A lot of people have read The Shipping News not out of choice, but because it was on the HSC list. So when I tell people I want to read it, people either groan at the memories of discussing how The Shipping News relates to people ‘Retreating from the Global’, or mild interest about an old Pulitzer Prize winner. I just found it in a second hand bookstore – this is edition is so old, Proulx is still credited as E. Annie Proulx.
After Quoyle’s abusive wife dies, he moves back to his hometown in country Newfoundland with his two young daughters, and aunt. Wanting to start anew, his life as a rubbish journalist is not over, however, as he takes up a position at the local newspaper. The staff at the newspaper both help and hinder him in his quest to rebuild his life in small town Canada. Slowly, he learns to love again – love his children, love his life, and even love another woman.
Proulx’s writing style is something of a shock to the system. More than any author I’ve read in a long time, she has clearly and deliberately set out to create a unique writing style. The only other thing of Proulx’s I’ve read is Brokeback Mountain, and having just checked, the styles are completely different. The Shipping News has short, sharp sentences. Just like that one. It’s also very choppy – they don’t quite flow one after another. This is going to sound really pretentious, but it’s kind of like how I’d imagine a cubist would write – small strokes, each highlighting a different angle of the same scene. Does that even make any sense?
Once you get used to the style, this is quite a good novel. Proulx does an excellent job of evoking Killick-Claw, the town to which Quoyle. As someone’s who’s never been anywhere near Canada, I feel like I might be able to picture the town, and just how freaking cold it gets. Seriously, if I know nothing else from this novel, it’s that the weather in Newfoundland’s terrible. And cold. And rainy. It does not sound like a pleasant place to live, to be honest. And Proulx captures that really well – the struggle of all of these ordinary people to live in a place that, really, people shouldn’t be anywhere near. Just as Tim Winton captures the spirit of Australia’s coast, so too does Proulx recreate Canada’s coast with alarming clarity. I assume.
Abuse plays quite heavily into the story, though it’s done quite subtly. I love that Proulx reverses the expectations of having a battered wife deeply in love with her abusive husband, and that Quoyle is the one that is being abused – emotionally more than anything else. And his inability, or perhaps simply refusal, to see what he is putting himself – and his daughters – through actually makes him come off a little pathetic. Of course, it’s not just this part of his life where he comes off as less than ideal – he’s chubby, unhealthy, and is pretty terrible at his job. In fact, the only thing he seems to be really good at is being a father, which he does wonderfully. Too wonderfully, even, as he can’t bear to tell his daughters that their mother is dead, only sleeping for a long, long time.
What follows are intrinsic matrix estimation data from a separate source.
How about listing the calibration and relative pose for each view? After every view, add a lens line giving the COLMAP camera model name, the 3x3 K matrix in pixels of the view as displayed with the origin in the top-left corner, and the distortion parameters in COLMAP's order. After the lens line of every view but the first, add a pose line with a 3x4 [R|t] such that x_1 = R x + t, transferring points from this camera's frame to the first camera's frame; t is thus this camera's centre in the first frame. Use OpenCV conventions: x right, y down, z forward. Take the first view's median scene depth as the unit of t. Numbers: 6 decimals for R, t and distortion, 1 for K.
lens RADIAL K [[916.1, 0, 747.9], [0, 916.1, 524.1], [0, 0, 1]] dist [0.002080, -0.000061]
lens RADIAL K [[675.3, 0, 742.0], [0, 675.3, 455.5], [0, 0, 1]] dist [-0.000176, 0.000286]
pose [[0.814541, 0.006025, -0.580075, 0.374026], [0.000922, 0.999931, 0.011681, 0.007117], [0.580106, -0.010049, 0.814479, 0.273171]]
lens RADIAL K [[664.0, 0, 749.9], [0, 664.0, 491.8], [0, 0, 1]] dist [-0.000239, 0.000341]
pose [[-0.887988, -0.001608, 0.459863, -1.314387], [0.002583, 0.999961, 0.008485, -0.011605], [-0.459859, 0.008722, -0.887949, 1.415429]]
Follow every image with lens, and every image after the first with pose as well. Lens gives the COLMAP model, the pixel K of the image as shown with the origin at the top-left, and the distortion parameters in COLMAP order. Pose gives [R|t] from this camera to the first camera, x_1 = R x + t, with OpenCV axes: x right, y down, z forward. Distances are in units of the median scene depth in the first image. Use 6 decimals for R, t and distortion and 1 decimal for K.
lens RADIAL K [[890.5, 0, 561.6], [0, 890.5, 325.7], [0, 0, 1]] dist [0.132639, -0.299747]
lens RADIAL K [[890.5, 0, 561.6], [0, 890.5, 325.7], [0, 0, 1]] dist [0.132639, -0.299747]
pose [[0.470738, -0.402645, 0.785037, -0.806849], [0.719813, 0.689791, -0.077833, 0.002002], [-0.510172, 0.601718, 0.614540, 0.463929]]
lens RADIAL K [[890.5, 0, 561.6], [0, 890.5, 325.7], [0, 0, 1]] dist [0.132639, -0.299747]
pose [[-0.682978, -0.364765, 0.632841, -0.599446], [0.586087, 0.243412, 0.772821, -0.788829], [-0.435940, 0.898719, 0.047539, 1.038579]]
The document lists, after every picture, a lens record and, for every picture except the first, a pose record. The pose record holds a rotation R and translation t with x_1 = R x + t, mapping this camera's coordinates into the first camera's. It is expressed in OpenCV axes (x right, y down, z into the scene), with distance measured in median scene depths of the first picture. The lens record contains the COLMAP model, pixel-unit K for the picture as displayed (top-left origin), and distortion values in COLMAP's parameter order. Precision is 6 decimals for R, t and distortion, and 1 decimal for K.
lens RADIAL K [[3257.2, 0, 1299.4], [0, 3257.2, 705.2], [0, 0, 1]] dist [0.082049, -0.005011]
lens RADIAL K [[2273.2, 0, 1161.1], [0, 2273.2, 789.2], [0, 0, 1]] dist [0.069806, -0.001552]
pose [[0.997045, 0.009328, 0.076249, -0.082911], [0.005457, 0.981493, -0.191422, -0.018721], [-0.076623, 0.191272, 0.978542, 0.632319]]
Of course, once his wife dies, everything changes. A move to another country – to a rather chilly part of Canada, at that – and Quoyle slowly comes out of his shell. It turns out that he has a gift for writing about boats (though not being on actual boats) – and in a port town, his columns about the shipping news are well received. The politics of the newspaper is something of a microcosm of that whole idea of being accepted into a small community as an outsider – though, since Quoyle’s family once lived in Killick-Claw, it’s not quite the usual refrain.
More than anything else, this novel is an exercise in evocation. Evocation of a certain place, and certain people. The plot’s pretty arbitrary, though the overarching theme – that healing and redemption can be found in small town coastal Canada – is used to good effect to create some pretty broken characters who slowly become whole again. Probably not the greatest novel I’ve ever read, The Shipping News nevertheless is a really good read, and (though I actually know absolutely nothing about tuhe subject) an excellent starting point for Canadian fiction. Maybe.